*Listed records*
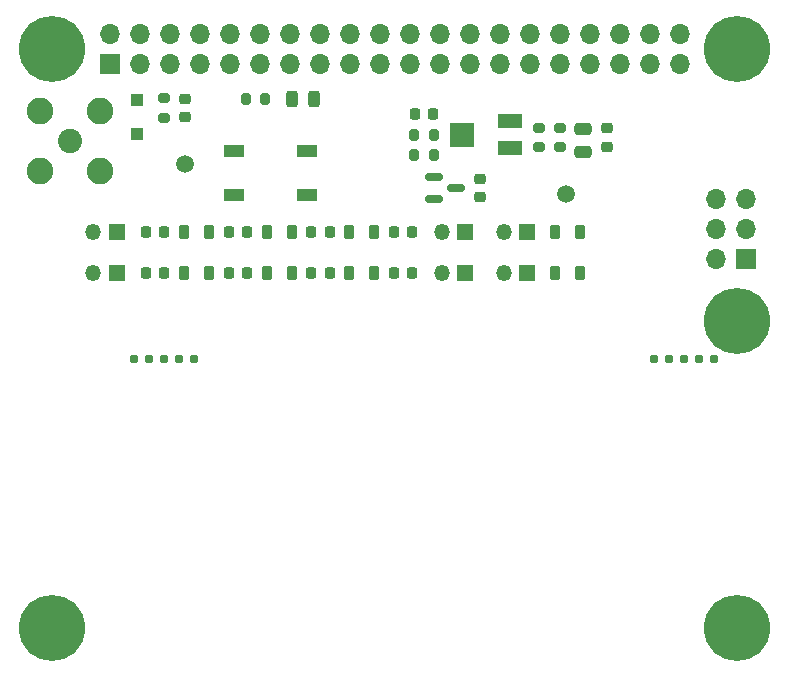
<source format=gbr>
%TF.GenerationSoftware,KiCad,Pcbnew,7.0.9*%
%TF.CreationDate,2024-04-30T18:34:20-07:00*%
%TF.ProjectId,WSPRzero,57535052-7a65-4726-9f2e-6b696361645f,rev?*%
%TF.SameCoordinates,Original*%
%TF.FileFunction,Soldermask,Top*%
%TF.FilePolarity,Negative*%
%FSLAX46Y46*%
G04 Gerber Fmt 4.6, Leading zero omitted, Abs format (unit mm)*
G04 Created by KiCad (PCBNEW 7.0.9) date 2024-04-30 18:34:20*
%MOMM*%
%LPD*%
G01*
G04 APERTURE LIST*
G04 Aperture macros list*
%AMRoundRect*
0 Rectangle with rounded corners*
0 $1 Rounding radius*
0 $2 $3 $4 $5 $6 $7 $8 $9 X,Y pos of 4 corners*
0 Add a 4 corners polygon primitive as box body*
4,1,4,$2,$3,$4,$5,$6,$7,$8,$9,$2,$3,0*
0 Add four circle primitives for the rounded corners*
1,1,$1+$1,$2,$3*
1,1,$1+$1,$4,$5*
1,1,$1+$1,$6,$7*
1,1,$1+$1,$8,$9*
0 Add four rect primitives between the rounded corners*
20,1,$1+$1,$2,$3,$4,$5,0*
20,1,$1+$1,$4,$5,$6,$7,0*
20,1,$1+$1,$6,$7,$8,$9,0*
20,1,$1+$1,$8,$9,$2,$3,0*%
G04 Aperture macros list end*
%ADD10C,5.600000*%
%ADD11RoundRect,0.218750X0.218750X0.381250X-0.218750X0.381250X-0.218750X-0.381250X0.218750X-0.381250X0*%
%ADD12RoundRect,0.200000X0.275000X-0.200000X0.275000X0.200000X-0.275000X0.200000X-0.275000X-0.200000X0*%
%ADD13R,1.350000X1.350000*%
%ADD14O,1.350000X1.350000*%
%ADD15RoundRect,0.225000X-0.250000X0.225000X-0.250000X-0.225000X0.250000X-0.225000X0.250000X0.225000X0*%
%ADD16C,0.787400*%
%ADD17RoundRect,0.225000X0.225000X0.250000X-0.225000X0.250000X-0.225000X-0.250000X0.225000X-0.250000X0*%
%ADD18RoundRect,0.200000X-0.200000X-0.275000X0.200000X-0.275000X0.200000X0.275000X-0.200000X0.275000X0*%
%ADD19C,1.500000*%
%ADD20C,2.050000*%
%ADD21C,2.250000*%
%ADD22RoundRect,0.200000X-0.275000X0.200000X-0.275000X-0.200000X0.275000X-0.200000X0.275000X0.200000X0*%
%ADD23RoundRect,0.225000X0.250000X-0.225000X0.250000X0.225000X-0.250000X0.225000X-0.250000X-0.225000X0*%
%ADD24RoundRect,0.150000X-0.587500X-0.150000X0.587500X-0.150000X0.587500X0.150000X-0.587500X0.150000X0*%
%ADD25R,1.100000X1.100000*%
%ADD26R,2.000000X1.300000*%
%ADD27R,2.000000X2.000000*%
%ADD28RoundRect,0.243750X0.243750X0.456250X-0.243750X0.456250X-0.243750X-0.456250X0.243750X-0.456250X0*%
%ADD29RoundRect,0.200000X0.200000X0.275000X-0.200000X0.275000X-0.200000X-0.275000X0.200000X-0.275000X0*%
%ADD30R,1.700000X1.700000*%
%ADD31O,1.700000X1.700000*%
%ADD32RoundRect,0.250000X-0.475000X0.250000X-0.475000X-0.250000X0.475000X-0.250000X0.475000X0.250000X0*%
%ADD33R,1.800000X1.100000*%
G04 APERTURE END LIST*
D10*
%TO.C,H3*%
X111500000Y-76500000D03*
%TD*%
D11*
%TO.C,L12*%
X73812500Y-72500000D03*
X71687500Y-72500000D03*
%TD*%
D12*
%TO.C,R2*%
X94750000Y-61825000D03*
X94750000Y-60175000D03*
%TD*%
D13*
%TO.C,J4*%
X93750000Y-69000000D03*
D14*
X91750000Y-69000000D03*
%TD*%
D15*
%TO.C,C1*%
X100500000Y-60225000D03*
X100500000Y-61775000D03*
%TD*%
D11*
%TO.C,L16*%
X66812500Y-69000000D03*
X64687500Y-69000000D03*
%TD*%
D16*
%TO.C,H6*%
X104460000Y-79746000D03*
X105730000Y-79746000D03*
X107000000Y-79746000D03*
X108270000Y-79746000D03*
X109540000Y-79746000D03*
%TD*%
D15*
%TO.C,C7*%
X89750000Y-64475000D03*
X89750000Y-66025000D03*
%TD*%
D13*
%TO.C,J9*%
X59000000Y-69000000D03*
D14*
X57000000Y-69000000D03*
%TD*%
D16*
%TO.C,H7*%
X60460000Y-79746000D03*
X61730000Y-79746000D03*
X63000000Y-79746000D03*
X64270000Y-79746000D03*
X65540000Y-79746000D03*
%TD*%
D17*
%TO.C,C14*%
X84025000Y-72500000D03*
X82475000Y-72500000D03*
%TD*%
D18*
%TO.C,R6*%
X84175000Y-62500000D03*
X85825000Y-62500000D03*
%TD*%
D13*
%TO.C,J1*%
X93750000Y-72500000D03*
D14*
X91750000Y-72500000D03*
%TD*%
D13*
%TO.C,J7*%
X88500000Y-69000000D03*
D14*
X86500000Y-69000000D03*
%TD*%
D11*
%TO.C,L14*%
X80812500Y-69000000D03*
X78687500Y-69000000D03*
%TD*%
D17*
%TO.C,C20*%
X70025000Y-69000000D03*
X68475000Y-69000000D03*
%TD*%
D19*
%TO.C,TP1*%
X97000000Y-65750000D03*
%TD*%
D20*
%TO.C,J3*%
X55000000Y-61250000D03*
D21*
X57540000Y-58710000D03*
X52460000Y-58710000D03*
X57540000Y-63790000D03*
X52460000Y-63790000D03*
%TD*%
D10*
%TO.C,H2*%
X111500000Y-53500000D03*
%TD*%
D22*
%TO.C,R1*%
X96500000Y-60175000D03*
X96500000Y-61825000D03*
%TD*%
D10*
%TO.C,H1*%
X53500000Y-53500000D03*
%TD*%
D23*
%TO.C,C13*%
X64750000Y-57725000D03*
X64750000Y-59275000D03*
%TD*%
D24*
%TO.C,Q1*%
X85812500Y-64300000D03*
X85812500Y-66200000D03*
X87687500Y-65250000D03*
%TD*%
D11*
%TO.C,L11*%
X80812500Y-72500000D03*
X78687500Y-72500000D03*
%TD*%
D10*
%TO.C,H5*%
X53500000Y-102500000D03*
%TD*%
D11*
%TO.C,L13*%
X66812500Y-72500000D03*
X64687500Y-72500000D03*
%TD*%
D10*
%TO.C,H4*%
X111500000Y-102500000D03*
%TD*%
D25*
%TO.C,D1*%
X60750000Y-57850000D03*
X60750000Y-60650000D03*
%TD*%
D17*
%TO.C,C8*%
X85775000Y-59000000D03*
X84225000Y-59000000D03*
%TD*%
D22*
%TO.C,R7*%
X63000000Y-57675000D03*
X63000000Y-59325000D03*
%TD*%
D26*
%TO.C,R3*%
X92250000Y-61900000D03*
D27*
X88250000Y-60750000D03*
D26*
X92250000Y-59600000D03*
%TD*%
D13*
%TO.C,J5*%
X88500000Y-72500000D03*
D14*
X86500000Y-72500000D03*
%TD*%
D19*
%TO.C,TP3*%
X64750000Y-63250000D03*
%TD*%
D17*
%TO.C,C21*%
X63025000Y-68999999D03*
X61475000Y-68999999D03*
%TD*%
D28*
%TO.C,LED1*%
X75687500Y-57750000D03*
X73812500Y-57750000D03*
%TD*%
D29*
%TO.C,R5*%
X85825000Y-60750000D03*
X84175000Y-60750000D03*
%TD*%
D11*
%TO.C,L2*%
X98250000Y-72500000D03*
X96125000Y-72500000D03*
%TD*%
D29*
%TO.C,R4*%
X71575000Y-57750000D03*
X69925000Y-57750000D03*
%TD*%
D17*
%TO.C,C17*%
X63025000Y-72500000D03*
X61475000Y-72500000D03*
%TD*%
D30*
%TO.C,J6*%
X112275000Y-71275000D03*
D31*
X109735000Y-71275000D03*
X112275000Y-68735000D03*
X109735000Y-68735000D03*
X112275000Y-66195000D03*
X109735000Y-66195000D03*
%TD*%
D32*
%TO.C,C2*%
X98500000Y-60300000D03*
X98500000Y-62200000D03*
%TD*%
D17*
%TO.C,C18*%
X84025000Y-69000000D03*
X82475000Y-69000000D03*
%TD*%
D33*
%TO.C,SW1*%
X68900000Y-62150000D03*
X75100000Y-62150000D03*
X68900000Y-65850000D03*
X75100000Y-65850000D03*
%TD*%
D11*
%TO.C,L3*%
X98250000Y-69000000D03*
X96125000Y-69000000D03*
%TD*%
%TO.C,L15*%
X73812500Y-69000000D03*
X71687500Y-69000000D03*
%TD*%
D13*
%TO.C,J8*%
X59000000Y-72500000D03*
D14*
X57000000Y-72500000D03*
%TD*%
D17*
%TO.C,C19*%
X77025000Y-68999999D03*
X75475000Y-68999999D03*
%TD*%
%TO.C,C15*%
X77025000Y-72500000D03*
X75475000Y-72500000D03*
%TD*%
%TO.C,C16*%
X70025000Y-72500000D03*
X68475000Y-72500000D03*
%TD*%
D30*
%TO.C,J2*%
X58400000Y-54790000D03*
D31*
X58400000Y-52250000D03*
X60940000Y-54790000D03*
X60940000Y-52250000D03*
X63480000Y-54790000D03*
X63480000Y-52250000D03*
X66020000Y-54790000D03*
X66020000Y-52250000D03*
X68560000Y-54790000D03*
X68560000Y-52250000D03*
X71100000Y-54790000D03*
X71100000Y-52250000D03*
X73640000Y-54790000D03*
X73640000Y-52250000D03*
X76180000Y-54790000D03*
X76180000Y-52250000D03*
X78720000Y-54790000D03*
X78720000Y-52250000D03*
X81260000Y-54790000D03*
X81260000Y-52250000D03*
X83800000Y-54790000D03*
X83800000Y-52250000D03*
X86340000Y-54790000D03*
X86340000Y-52250000D03*
X88880000Y-54790000D03*
X88880000Y-52250000D03*
X91420000Y-54790000D03*
X91420000Y-52250000D03*
X93960000Y-54790000D03*
X93960000Y-52250000D03*
X96500000Y-54790000D03*
X96500000Y-52250000D03*
X99040000Y-54790000D03*
X99040000Y-52250000D03*
X101580000Y-54790000D03*
X101580000Y-52250000D03*
X104120000Y-54790000D03*
X104120000Y-52250000D03*
X106660000Y-54790000D03*
X106660000Y-52250000D03*
%TD*%
M02*

</source>
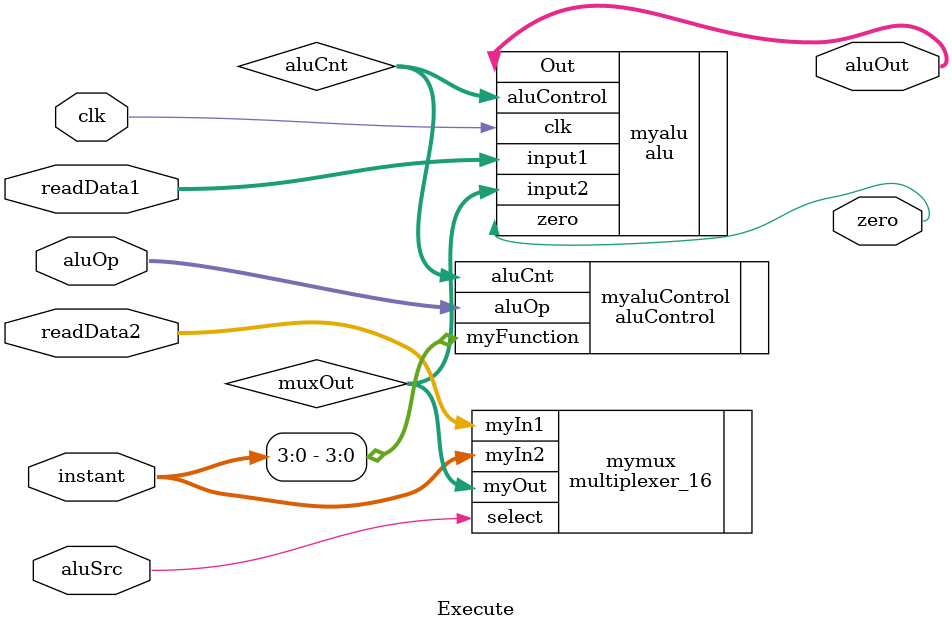
<source format=v>
`timescale 1ns / 1ps
module Execute(clk, readData1, readData2, instant, aluSrc, aluOp, aluOut, zero
    );
	
	input clk;
	input [15:0] readData1;
	input [15:0] readData2;
	input [15:0] instant;
	input aluSrc;
	input [2:0] aluOp;
	
	output [15:0] aluOut;
	output zero;

	wire [15:0] muxOut;
	wire [3:0] aluCnt;
	
	alu myalu (
		 .clk(clk),	
		 .input1(readData1), 
		 .input2(muxOut), 
		 .aluControl(aluCnt), 
		 .Out(aluOut), 
		 .zero(zero)
		 );

	aluControl myaluControl (
    .myFunction(instant[3:0]), 
    .aluOp(aluOp), 
    .aluCnt(aluCnt)
    );
	 
	 multiplexer_16 mymux (
    .select(aluSrc), 
    .myIn1(readData2), 
    .myIn2(instant), 
    .myOut(muxOut)
    );
	 

endmodule

</source>
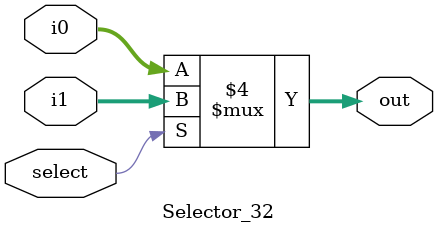
<source format=v>
`timescale 1ns / 1ps
module Selector_32(
	input [31:0] i0,
	input [31:0] i1,
	output reg [31:0] out,
	input select
	);
	always @(i0 or i1 or select) begin
		if(select == 0)
			out = i0;
		else
			out = i1;
	end
endmodule

</source>
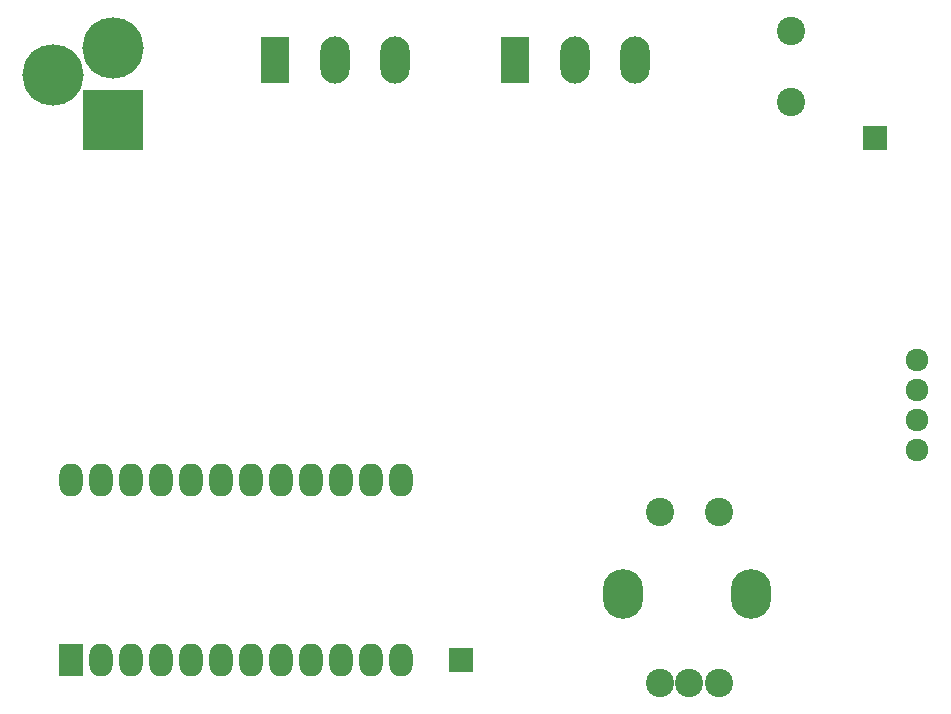
<source format=gbr>
G04 #@! TF.FileFunction,Soldermask,Bot*
%FSLAX46Y46*%
G04 Gerber Fmt 4.6, Leading zero omitted, Abs format (unit mm)*
G04 Created by KiCad (PCBNEW 4.0.7) date 07/05/18 11:54:09*
%MOMM*%
%LPD*%
G01*
G04 APERTURE LIST*
%ADD10C,0.100000*%
%ADD11C,2.400000*%
%ADD12R,2.480000X4.000000*%
%ADD13O,2.480000X4.000000*%
%ADD14C,5.200000*%
%ADD15R,5.200000X5.200000*%
%ADD16O,3.400000X4.200000*%
%ADD17R,2.000000X2.800000*%
%ADD18O,2.000000X2.800000*%
%ADD19R,2.100000X2.100000*%
%ADD20C,1.924000*%
G04 APERTURE END LIST*
D10*
D11*
X140208000Y-39116000D03*
X140208000Y-33116000D03*
D12*
X116840000Y-35560000D03*
D13*
X121920000Y-35560000D03*
X127000000Y-35560000D03*
D12*
X96520000Y-35560000D03*
D13*
X101600000Y-35560000D03*
X106680000Y-35560000D03*
D14*
X82804000Y-34544000D03*
D15*
X82804000Y-40644000D03*
D14*
X77724000Y-36834000D03*
D11*
X129072000Y-88272000D03*
X131572000Y-88272000D03*
X134072000Y-88272000D03*
X134072000Y-73772000D03*
X129072000Y-73772000D03*
D16*
X125972000Y-80772000D03*
X136772000Y-80772000D03*
D17*
X79248000Y-86360000D03*
D18*
X107188000Y-71120000D03*
X81788000Y-86360000D03*
X104648000Y-71120000D03*
X84328000Y-86360000D03*
X102108000Y-71120000D03*
X86868000Y-86360000D03*
X99568000Y-71120000D03*
X89408000Y-86360000D03*
X97028000Y-71120000D03*
X91948000Y-86360000D03*
X94488000Y-71120000D03*
X94488000Y-86360000D03*
X91948000Y-71120000D03*
X97028000Y-86360000D03*
X89408000Y-71120000D03*
X99568000Y-86360000D03*
X86868000Y-71120000D03*
X102108000Y-86360000D03*
X84328000Y-71120000D03*
X104648000Y-86360000D03*
X81788000Y-71120000D03*
X107188000Y-86360000D03*
X79248000Y-71120000D03*
D19*
X112268000Y-86360000D03*
X147320000Y-42164000D03*
D20*
X150876000Y-60960000D03*
X150876000Y-63500000D03*
X150876000Y-66040000D03*
X150876000Y-68580000D03*
M02*

</source>
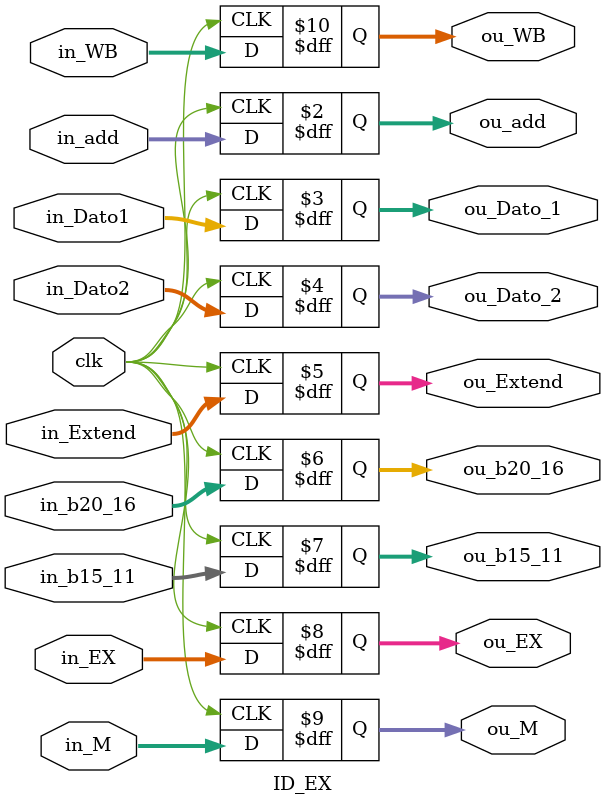
<source format=v>

`timescale 1ns/1ns

module ID_EX(
    input clk,
    input [4:0]in_EX,
    input [2:0]in_M,
    input [1:0]in_WB,
    input [31:0]in_add,
    input [31:0]in_Dato1,
    input [31:0]in_Dato2,
    input [31:0]in_Extend,
    input [4:0]in_b20_16,
    input [4:0]in_b15_11,
    output reg[31:0]ou_add,
    output reg[31:0]ou_Dato_1,
    output reg[31:0]ou_Dato_2,
    output reg[31:0]ou_Extend,
    output reg[4:0]ou_b20_16,
    output reg[4:0]ou_b15_11,
    output reg[4:0]ou_EX,
    output reg[2:0]ou_M,
    output reg[1:0]ou_WB
);

always @(posedge clk) begin
    ou_add = in_add;
    ou_Dato_1 = in_Dato1;
    ou_Dato_2 = in_Dato2;
    ou_Extend = in_Extend;
    ou_b20_16 = in_b20_16;
    ou_b15_11 = in_b15_11;
    ou_EX = in_EX;
    ou_M = in_M;
    ou_WB = in_WB;
end

endmodule

</source>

*Work to complete*
Return only the number of lines above that include the word "Soldermask".

*Response for this exercise*
2